You are viewing a plain text version of this content. The canonical link for it is here.

Posted to dev@hive.apache.org by "Rajesh Balamohan (Jira)" <ji...@apache.org> on 2020/10/27 09:50:00 UTC

[jira] [Created] (HIVE-24313) Optimise stats collection for file sizes on cloud storage

Rajesh Balamohan created HIVE-24313:
---------------------------------------

             Summary: Optimise stats collection for file sizes on cloud storage
                 Key: HIVE-24313
                 URL: https://issues.apache.org/jira/browse/HIVE-24313
             Project: Hive
          Issue Type: Improvement
          Components: HiveServer2
            Reporter: Rajesh Balamohan


When stats information is not present (e.g external table), RelOptHiveTable computes basic stats at runtime.

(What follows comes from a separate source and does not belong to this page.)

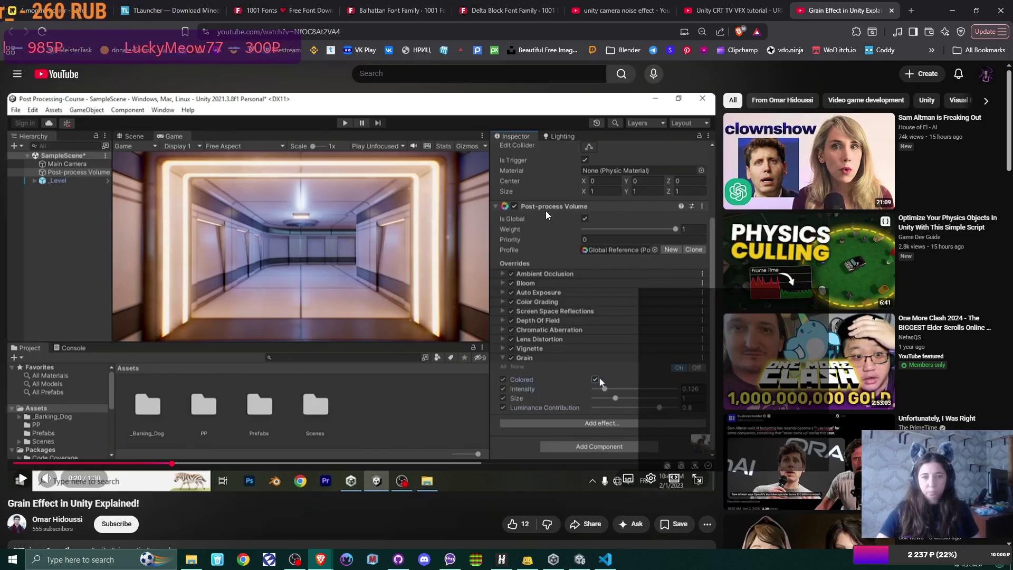
pyautogui.click(580, 559)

Following is the codepath.

[https://github.com/apache/hive/blob/master/ql/src/java/org/apache/hadoop/hive/ql/optimizer/calcite/RelOptHiveTable.java#L598]
{code:java}
Statistics stats = StatsUtils.collectStatistics(hiveConf, partitionList,
                hiveTblMetadata, hiveNonPartitionCols, nonPartColNamesThatRqrStats, colStatsCached,
                nonPartColNamesThatRqrStats, true);
 {code}
[https://github.com/apache/hive/blob/master/ql/src/java/org/apache/hadoop/hive/ql/stats/StatsUtils.java#L322]
{code:java}
for (Partition p : partList.getNotDeniedPartns()) {
        BasicStats basicStats = basicStatsFactory.build(Partish.buildFor(table, p));
        partStats.add(basicStats);
      }
 {code}
[https://github.com/apache/hive/blob/master/ql/src/java/org/apache/hadoop/hive/ql/stats/BasicStats.java#L205]

 
{code:java}
try {
            ds = getFileSizeForPath(path);
          } catch (IOException e) {
            ds = 0L;
          }
 {code}
 

For a table & query with large number of partitions, this takes long time to compute statistics and increases compilation time.  It would be good to fix it with "ForkJoinPool" ( partList.getNotDeniedPartns().parallelStream().forEach((p) )

 

 



--
This message was sent by Atlassian Jira
(v8.3.4#803005)